Une commerçante du quartier Montplaisir (Lyon 8e) doit être entendue par la justice le 22 janvier après la diffusion, sur Facebook, de l’adresse personnelle de Grégory Doucet. Selon Lyon Capitale, Karine Pertus, installée avenue des Frères-Lumière et engagée dans la contestation des travaux menés sur l’axe, est convoquée dans le cadre d’une composition pénale, une procédure proposée par le parquet lorsque l’auteur reconnaît les faits et accepte des mesures en alternative à un procès.
La Ville de Lyon justifie sa démarche en expliquant saisir “systématiquement” la justice quand des publications franchissent un seuil de gravité ou de répétition, et en soulignant que la divulgation d’une adresse constitue “une ligne rouge” car elle expose l’élu et sa famille à un risque de mise en danger.
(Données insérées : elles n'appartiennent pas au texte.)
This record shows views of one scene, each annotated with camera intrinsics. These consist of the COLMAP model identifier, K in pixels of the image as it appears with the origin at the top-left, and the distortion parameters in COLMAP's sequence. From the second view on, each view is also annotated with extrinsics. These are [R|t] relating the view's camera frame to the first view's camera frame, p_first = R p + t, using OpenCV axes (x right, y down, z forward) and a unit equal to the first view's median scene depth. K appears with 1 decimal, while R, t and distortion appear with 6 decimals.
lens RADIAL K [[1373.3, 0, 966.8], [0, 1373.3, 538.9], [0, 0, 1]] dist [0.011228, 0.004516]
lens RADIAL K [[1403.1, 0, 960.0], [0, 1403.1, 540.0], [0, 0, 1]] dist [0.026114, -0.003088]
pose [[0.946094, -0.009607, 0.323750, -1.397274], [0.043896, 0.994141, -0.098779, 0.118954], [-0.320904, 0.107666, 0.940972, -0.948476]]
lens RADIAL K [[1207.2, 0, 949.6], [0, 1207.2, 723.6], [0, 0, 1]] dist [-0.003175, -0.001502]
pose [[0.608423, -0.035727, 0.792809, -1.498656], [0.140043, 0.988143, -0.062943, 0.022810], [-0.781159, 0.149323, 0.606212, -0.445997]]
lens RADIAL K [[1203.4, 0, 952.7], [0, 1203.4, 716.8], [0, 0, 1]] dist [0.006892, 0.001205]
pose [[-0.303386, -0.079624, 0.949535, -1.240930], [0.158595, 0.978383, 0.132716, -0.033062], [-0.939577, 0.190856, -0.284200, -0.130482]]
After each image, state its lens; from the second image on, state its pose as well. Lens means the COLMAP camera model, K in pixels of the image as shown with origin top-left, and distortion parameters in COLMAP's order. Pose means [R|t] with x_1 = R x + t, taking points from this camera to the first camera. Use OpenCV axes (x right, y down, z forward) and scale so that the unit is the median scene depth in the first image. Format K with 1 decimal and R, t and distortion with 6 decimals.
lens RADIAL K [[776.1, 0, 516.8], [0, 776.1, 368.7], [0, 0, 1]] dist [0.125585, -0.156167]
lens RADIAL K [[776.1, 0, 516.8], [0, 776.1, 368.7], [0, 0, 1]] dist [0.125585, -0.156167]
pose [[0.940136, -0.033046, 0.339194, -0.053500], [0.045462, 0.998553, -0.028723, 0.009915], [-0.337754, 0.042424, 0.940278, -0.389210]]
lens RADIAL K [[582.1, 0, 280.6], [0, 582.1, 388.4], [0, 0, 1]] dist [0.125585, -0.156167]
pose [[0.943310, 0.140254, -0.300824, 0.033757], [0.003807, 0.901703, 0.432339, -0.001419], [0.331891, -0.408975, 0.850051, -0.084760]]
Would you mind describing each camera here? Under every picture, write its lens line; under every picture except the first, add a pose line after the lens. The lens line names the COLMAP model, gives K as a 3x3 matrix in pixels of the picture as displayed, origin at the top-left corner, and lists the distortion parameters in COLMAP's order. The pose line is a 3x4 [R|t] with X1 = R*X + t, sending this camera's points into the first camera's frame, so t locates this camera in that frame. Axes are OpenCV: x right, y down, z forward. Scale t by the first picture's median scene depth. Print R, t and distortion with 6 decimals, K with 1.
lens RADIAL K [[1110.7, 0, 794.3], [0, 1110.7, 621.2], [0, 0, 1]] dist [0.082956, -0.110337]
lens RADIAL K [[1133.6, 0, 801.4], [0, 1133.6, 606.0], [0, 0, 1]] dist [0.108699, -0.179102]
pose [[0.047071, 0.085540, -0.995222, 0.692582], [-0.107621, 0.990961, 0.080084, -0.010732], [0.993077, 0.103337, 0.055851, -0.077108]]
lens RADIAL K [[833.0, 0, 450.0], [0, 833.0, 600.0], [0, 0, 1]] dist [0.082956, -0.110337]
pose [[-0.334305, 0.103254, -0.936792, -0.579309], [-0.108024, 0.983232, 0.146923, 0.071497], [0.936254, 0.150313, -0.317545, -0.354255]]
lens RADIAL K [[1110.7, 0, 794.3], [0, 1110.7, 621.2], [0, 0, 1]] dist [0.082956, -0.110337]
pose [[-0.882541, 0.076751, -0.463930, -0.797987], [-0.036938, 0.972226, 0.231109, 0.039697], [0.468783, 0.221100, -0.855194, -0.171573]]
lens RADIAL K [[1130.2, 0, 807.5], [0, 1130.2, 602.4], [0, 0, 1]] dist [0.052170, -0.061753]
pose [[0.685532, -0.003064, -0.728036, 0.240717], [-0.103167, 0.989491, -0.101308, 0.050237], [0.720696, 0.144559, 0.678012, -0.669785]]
De son côté, la commerçante affirme avoir répondu à un commentaire, avoir supprimé sa publication au bout d’environ une heure, et dit être “dans l’apaisement”, tout en soutenant qu’elle n’avait pas mesuré la portée pénale de ce type de diffusion.
L’épisode s’inscrit dans un climat local déjà tendu autour des aménagements de l’avenue des Frères-Lumière. Lyon Capitale rappelle que Karine Pertus a déjà été condamnée dans une autre affaire, après des propos visant Olivier Berzane, maire du 8e arrondissement, avec notamment une interdiction d’approcher l’élu pendant six mois et l’obligation d’effectuer un stage de citoyenneté.
Sur le plan procédural, la composition pénale est encadrée par le code de procédure pénale: elle peut être proposée à une personne majeure qui reconnaît l’infraction, avec la possibilité d’être assistée par un avocat avant de donner son accord.